One major contributor to the rise in liver disease is metabolic dysfunction-associated steatohepatitis (MASH), a severe condition linked to poor diet and obesity. A recent study, published in Hepatology, has provided new insights into the pathology of MASH, focusing on the role of T lymphocytes in the disease progression.
Researchers, led by Burtis and colleagues, investigated the characteristics and functions of T cells in individuals with liver cirrhosis and an animal model of MASH. They discovered that T cells, particularly CD8+ T cells, accumulate in the liver during MASH, multiplying and altering their function in response to harmful substances associated with poor diet. This accumulation is similar to what occurs during infections like Hepatitis C, suggesting a potential role for antigen-activated CD8+ T cells in MASH pathogenesis.
The study highlights that antigenic stimulation likely drives T-cell accumulation and chronic exhaustion in MASH. Understanding this process may help identify the specific substances that trigger T cell activation and growth in the liver, paving the way for developing a biomarker test. Such a test could enable doctors to track and treat the disease’s progression before it reaches a late stage, potentially preventing the need for liver transplants.
MASH is a slow-progressing disease, often taking decades to fully develop. Despite its gradual progression, it is rapidly becoming the most prevalent liver disease worldwide. According to a study by Harrison et. al, in the United States, approximately 40% of adults are obese, and around 14% of asymptomatic middle-aged individuals have biopsy-proven MASH. The increasing prevalence of MASH underscores the urgent need for better understanding and earlier diagnosis.
CD8+ T cells, or cytotoxic T lymphocytes, play a significant role in the pathogenesis of metabolic-associated steatotic hepatitis (MASH), which is often linked to obesity and metabolic syndrome. These T cells are activated in response to liver injury and inflammation, contributing to the immune response against stressed or damaged hepatocytes due to fat accumulation and metabolic disturbances. Their cytotoxic activity can directly kill hepatocytes through the release of perforin and granzymes, leading to apoptosis and exacerbating liver inflammation. Additionally, CD8+ T cells produce pro-inflammatory cytokines, such as IFN-γ and TNF-α, which further stimulate inflammatory pathways in the liver and increase liver injury and fibrosis. They also interact with other immune cells, amplifying the inflammatory response, and their chronic activation can lead to the development of fibrosis by promoting hepatic stellate cell activation and extracellular matrix deposition. Furthermore, CD8+ T cells may be influenced by immune checkpoint pathways, which can modulate their activity and impact the progression of MASH. Overall, CD8+ T cells contribute to both the immune response and the worsening of liver pathology in MASH, making them important targets for therapeutic interventions aimed at reducing liver inflammation and preventing disease progression.

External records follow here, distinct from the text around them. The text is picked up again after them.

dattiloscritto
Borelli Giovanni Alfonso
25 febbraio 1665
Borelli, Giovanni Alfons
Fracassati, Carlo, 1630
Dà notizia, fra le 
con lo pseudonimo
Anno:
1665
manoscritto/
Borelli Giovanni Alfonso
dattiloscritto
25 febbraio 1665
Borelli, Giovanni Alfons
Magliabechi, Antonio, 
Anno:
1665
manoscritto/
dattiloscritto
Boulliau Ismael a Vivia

Burtis and his team discovered that during MASH, T cells multiply and alter their function in response to harmful substances linked to poor diet. The study revealed that clonally expanded CD8+ T cells accumulate in the livers of both humans and mice with MASH, similar to the response seen in infections such as Hepatitis C. This finding suggests that antigen-activated CD8+ T cells play a crucial role in the disease’s progression. The researchers stress the need for further studies to comprehend the timing and persistence of antigen-driven T-cell responses in the liver and their role in disease progression and resolution.

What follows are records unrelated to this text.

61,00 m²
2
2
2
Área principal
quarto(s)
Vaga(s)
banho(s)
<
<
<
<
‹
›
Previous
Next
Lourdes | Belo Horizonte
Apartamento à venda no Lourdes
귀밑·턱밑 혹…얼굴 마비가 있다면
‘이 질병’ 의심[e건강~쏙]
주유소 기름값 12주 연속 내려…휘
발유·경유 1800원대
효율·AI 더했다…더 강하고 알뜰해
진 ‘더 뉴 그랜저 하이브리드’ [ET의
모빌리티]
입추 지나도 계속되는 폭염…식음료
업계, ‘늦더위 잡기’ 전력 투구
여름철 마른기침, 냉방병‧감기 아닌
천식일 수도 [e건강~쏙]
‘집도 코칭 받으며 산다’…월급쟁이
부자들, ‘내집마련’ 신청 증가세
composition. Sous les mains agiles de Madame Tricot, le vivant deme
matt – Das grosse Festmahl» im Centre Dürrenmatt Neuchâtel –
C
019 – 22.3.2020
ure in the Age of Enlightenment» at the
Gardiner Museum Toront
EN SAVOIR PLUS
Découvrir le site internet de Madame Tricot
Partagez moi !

The global rate of liver transplantation is on the rise, driven by an increasing number of individuals developing liver disease due to poor diet and alcohol consumption. As the burden of liver disease grows, the demand for liver transplants has surged. In 2021, there were 34,694 liver transplants performed worldwide, marking a 6.5% increase from 2020 and a 20% increase from 2015, involving both living and deceased donors. However, access to transplants varies significantly across different regions. Overall, the findings from the study suggest that advancing knowledge of MASH pathophysiology can lead to earlier interventions and improved therapeutic strategies, ultimately reducing the reliance on liver transplantation as a treatment option for advanced liver disease.
References
- Burtis AEC, DeNicola DMC, Ferguson ME, Santos RG, Pinilla C, Kriss MS, et al. Ag-driven CD8+ T cell clonal expansion is a prominent feature of MASH in humans and mice. Hepatology. :10.1097/HEP.0000000000000971.
- Terrault NA, Francoz C, Berenguer M, Charlton M, Heimbach J. Liver Transplantation 2023: Status Report, Current and Future Challenges. Clinical Gastroenterology and Hepatology. 2023 Jul;21(8):2150–66.
- Harrison SA, Gawrieh S, Roberts K, Lisanti CJ, Schwope RB, Cebe KM, et al. Prospective evaluation of the prevalence of non-alcoholic fatty liver disease and steatohepatitis in a large middle-aged US cohort. Journal of Hepatology. 2021 Aug 1;75(2):284–91.